AfficheExpression libre à La Rochelle. Photo : Louis Marrou (1er septembre 2014)
Les arrivées d’Arnaud Montebourg ou de Manuel Valls ont été de grands moments. Les comités d’accueil sont plus ou moins fleuris, bruyants, musclés. Les hommes aux oreillettes sont partout ; les petites et grandes mains de cabinets s’affairent sur leurs portables. L’importance du voyageur se mesure au nombre de caméras, d’appareils photo et de membres des forces de l’ordre. Et quand le train entre en gare, c’est la cohue, la ruée pour être à l’aplomb de la bonne porte. Une Secrétaire d’Etat, chemisier blanc impeccable, lunettes de soleil sur le nez sort discrètement. Un adjoint au maire l’accompagne. Elle est attendue pour un débat à deux pas de là.
Politiques à l'Encan Les universités d'été du PS se tiennent à l'Espace Encan, le haut lieu des séminaires, congrès et salons rochelais. Toute l'année se succèdent des centaines de manifestations qui font de La Rochelle une des villes les plus prisées pour ce genre d'événements. Le bâtiment fait partie du patrimoine rochelais : c'est l'ancienne halle à marée, la criée où l'on vendait le poisson à l'encan, aux enchères. Le bassin des Chalutiers peine à se faire appeler le bassin des Grands Yachts. La façade de l'Encan est barrée d'un grand «Réinventons-nous !» à l'adresse des congressistes.
Le complexe offre un vaste auditorium et des dizaines de salles pour toutes taillesc. C'est le cœur du dispositif. C'est là que se tiennent les «plénières», un grand nombre de débats et l'essentiel du programme officiel (ateliers, conférences, regards croisés). Le parc de stationnement est pris d'assaut par les camions régies des télévisions et c'est là que se tiennent la plupart des «directs». Sur le Parvis de l'Encan est dressé un village de tentes pour l'accueil des congressistes. Le badge de couleur y règne en maître. «J'ai cru que j'allais rentrer dans une boîte à sardines» dit A. Montebourg en sortant de la cohue suite à son discours en plénière !

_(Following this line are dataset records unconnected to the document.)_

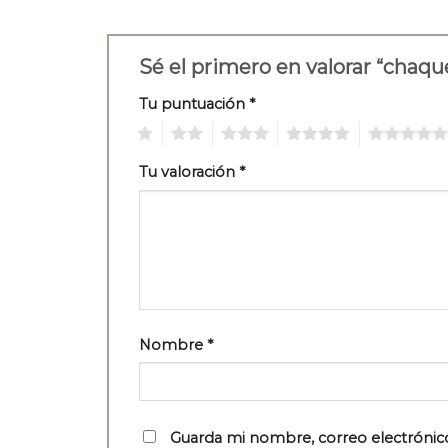
Sé el primero en valorar “chaq
Tu puntuación
*
1
2
3
4
5
Tu valoración
*
Nombre
*
Guarda mi nombre, correo electrónic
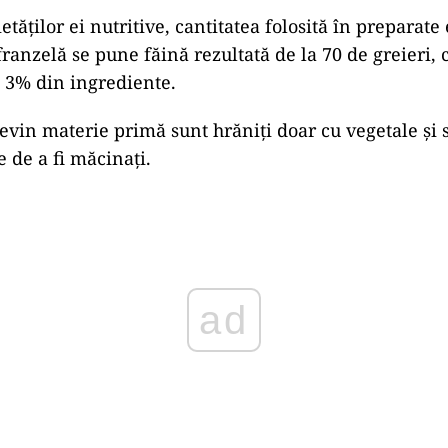
etăților ei nutritive, cantitatea folosită în preparate
ranzelă se pune făină rezultată de la 70 de greieri, 
3% din ingrediente.
devin materie primă sunt hrăniți doar cu vegetale şi 
e de a fi măcinați.
ad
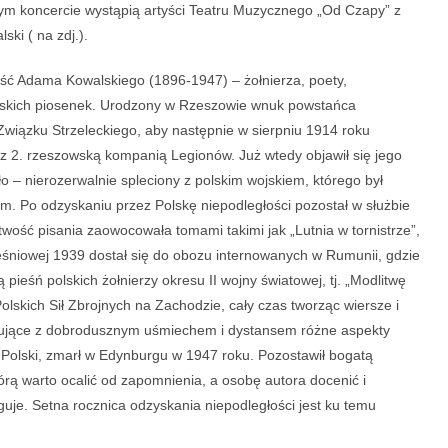
m koncercie wystąpią artyści
Teatru Muzycznego „Od Czapy”
z
lski
( na zdj.).
ość Adama Kowalskiego (1896-1947) – żołnierza, poety,
erskich piosenek. Urodzony w Rzeszowie wnuk powstańca
 Związku Strzeleckiego, aby następnie w sierpniu 1914 roku
z 2. rzeszowską kompanią Legionów. Już wtedy objawił się jego
ało – nierozerwalnie spleciony z polskim wojskiem, którego był
. Po odzyskaniu przez Polskę niepodległości pozostał w służbie
twość pisania zaowocowała tomami takimi jak „Lutnia w tornistrze”,
ześniowej 1939 dostał się do obozu internowanych w Rumunii, gdzie
pieśń polskich żołnierzy okresu II wojny światowej, tj. „Modlitwę
skich Sił Zbrojnych na Zachodzie, cały czas tworząc wiersze i
ktujące z dobrodusznym uśmiechem i dystansem różne aspekty
j Polski, zmarł w Edynburgu w 1947 roku. Pozostawił bogatą
órą warto ocalić od zapomnienia, a osobę autora docenić i
guje. Setna rocznica odzyskania niepodległości jest ku temu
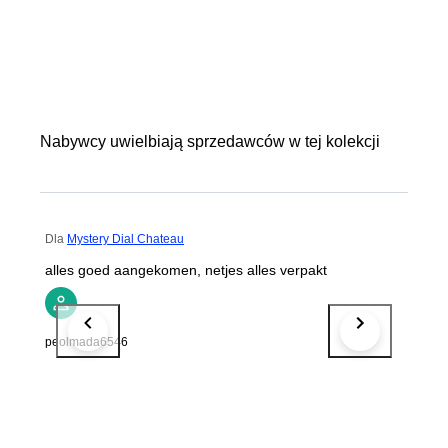
Nabywcy uwielbiają sprzedawców w tej kolekcji
Dla
Mystery Dial Chateau
alles goed aangekomen, netjes alles verpakt
peolmada6546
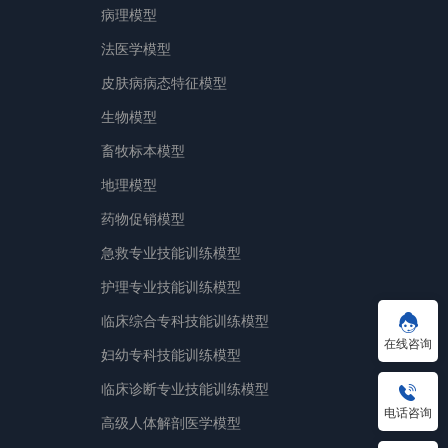
病理模型
法医学模型
皮肤病病态特征模型
生物模型
畜牧标本模型
地理模型
药物促销模型
急救专业技能训练模型
护理专业技能训练模型
临床综合专科技能训练模型
在线咨询
妇幼专科技能训练模型
临床诊断专业技能训练模型
电话咨询
高级人体解剖医学模型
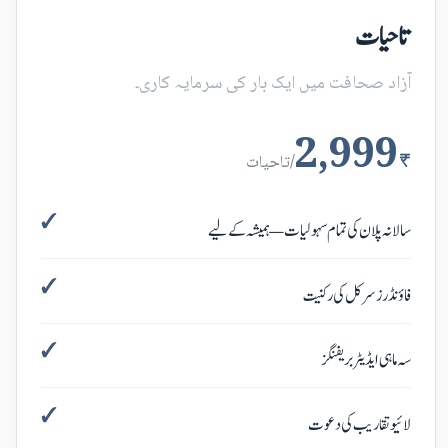
تاحیات
آزاد صحافت میں ایک بار کی سرمایہ کاری۔
2,999
₹
/تاحیات
سالانہ پلان کی تمام سہولیات — ہمیشہ کے لیے
فاؤنڈرز سرکل کی رکنیت
سہ ماہی ایڈیٹر بریفنگز
لائیو تقاریب کی دعوت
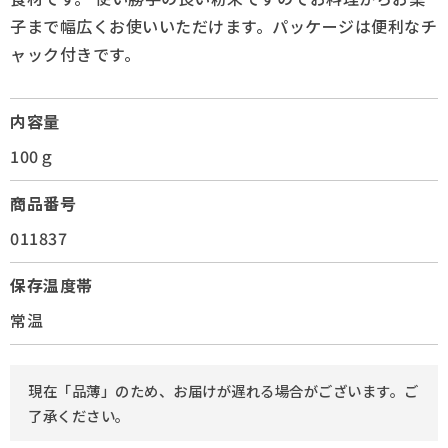
子まで幅広くお使いいただけます。パッケージは便利なチ
ャック付きです。
内容量
100ｇ
商品番号
011837
保存温度帯
常温
現在「品薄」のため、お届けが遅れる場合がございます。ご
了承ください。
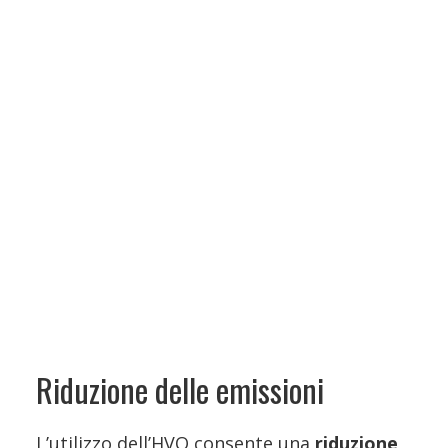
Riduzione delle emissioni
L’utilizzo dell’HVO consente una
riduzione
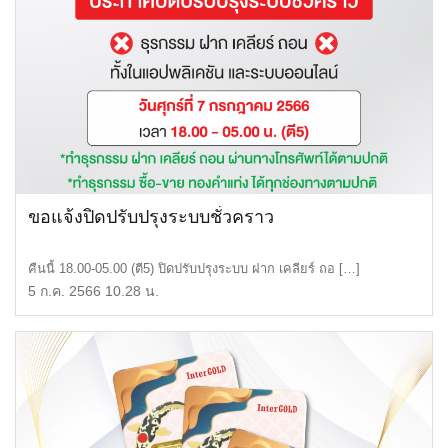
ขอแจ้งปิดปรับปรุงระบบชั่วคราว
คืนนี้ 18.00-05.00 (ตี5) ปิดปรับปรุงระบบ ฝาก เคลียร์ ถอ […]
5 ก.ค. 2566 10.28 น.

«Il y a un Rubicon à ne pas franchir» (Luc Carvounas, 8h50, le 31/8, France Info) La Rochelle, «belle et rebelle» comme disait le slogan à l'époque de Michel Crépeau, ville littorale sans fleuve a trouvé son Rubicon. La «cité corsaire», dixit le site Internet du journal Le Parisien, a ses rebelles. Samedi 30 août, les députés frondeurs et leurs partisans ont décidé de se réunir. Devant l'affluence prévisible, la réunion est déménagée dans le Grand Amphi de la Faculté des Lettres, Arts et Sciences Humaines (FLASH) de l'Université de La Rochelle, là où mardi 2 septembre les étudiants de première année vont faire leur rentrée universitaire. C'est l'Amphi 400, à deux pas de l'Amphi Choderlos de Laclos, l'auteur des «Liaisons dangereuses». C'est là, qu'au milieu des débats, apparaît la Garde des Sceaux Christiane Taubira. La salle exulte, les flashs crépitent et la réunion peine à reprendre son cours normal.